After 1 c4 e5 2 g3 Nf6 3 Bg2 d5 4 cxd5 Nxd5 5 Nc3 Nb6, instead of the most popular plan of 6 Nf3 followed by early queenside expansion with a3 and b4, Anand chose quick piece development with 6 d3 Be7 7 Be3 0-0 8 Rc1 f5 9 Nf3 Nc6. After 10 0-0 Be6 he launched out with 11 b4! which is a theme borrowed from the mainline Classical Dragon (with colours reversed):

Play remained roughly balanced, however, until Hammer erred on move 25. Anand then continued to crank up the pressure in the run-up to the time control, and forced resignation on move 36.

Symmetrical English 2 Nf3 Nf6 3 g3 g6 4 Bg2 Bg7 5 d4 cxd4 6 Nxd4 d5 [A30]

1 c4 c5 2 Nf3 Nf6 3 g3 g6 4 Bg2 Bg7 5 d4 cxd4 6 Nxd4 d5!? is a line that has been tried occasionally by Grünfeld specialists, including Nepomniachtchi who had given it an outing in a blitz game.

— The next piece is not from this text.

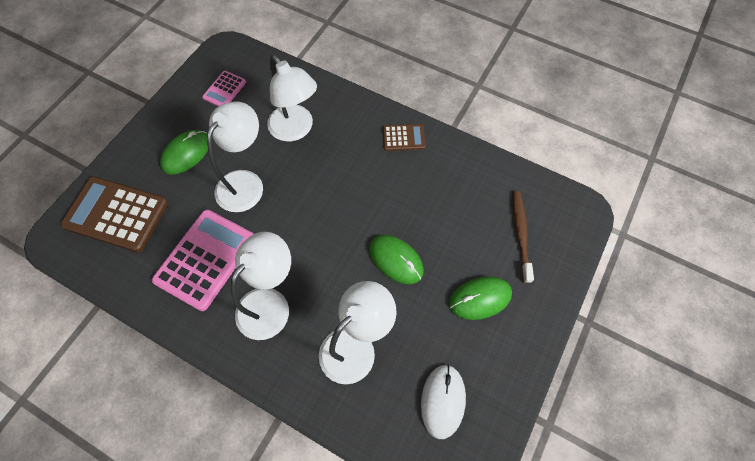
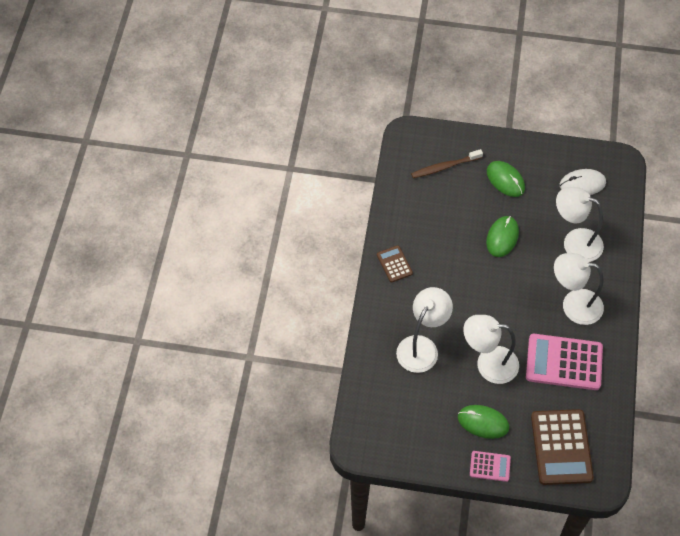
camera: 110 degrees left, 5 degrees down
(224, 90) = (405, 423): pink calculator -> pink calculator (490, 466)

In Kramnik - Nepomniachtchi, Kramnik evidently came well prepared and rolled out the strong 7 Nc3!:

After 7...dxc4 8 Qa4+ Nbd7 9 0-0 0-0 10 Rd1 Nb6 11 Qa3 Qd6 the queens came off and White was clearly better. That was only the start of the adventures though, as Nepomniachtchi fought his way back into the game. Just as the contest seemed to be heading for a draw in a rook and minor piece endgame, Kramnik worked some magic with his knights and Nepomniachtchi's king was caught in an amazing mating net. He had to shed material to escape and Kramnik finally won the knight endgame.

7 Nc3 does look good and Black needs to find an improvement somewhere for this 6...d5 line to be viable.

Symmetrical English 2 Nf3 Nf6 3 Nc3 Nc6 4 g3 d5 5 cxd5 Nxd5 6 Bg2 g6 [A38]

Nakamura - Caruana reached the position after 1 c4 c5 2 Nf3 Nf6 3 Nc3 Nc6 4 g3 d5 5 cxd5 Nxd5 6 Bg2 g6 7 0-0 Bg7 8 Nxd5 Qxd5 9 d3 0-0 10 Be3 Bd7 which this site has covered several times over the years:

After 11 Nd4 Qd6 12 Nxc6 Bxc6 13 Bxc6 Qxc6 14 Rc1 Caruana played 14...Qa6 which is a recent refinement over the traditional 14...Qe6. The position remained equal until just before the time control when Caruana self-destructed with weakening pawn moves. Nakamura then made no mistake and won the resulting rook ending convincingly.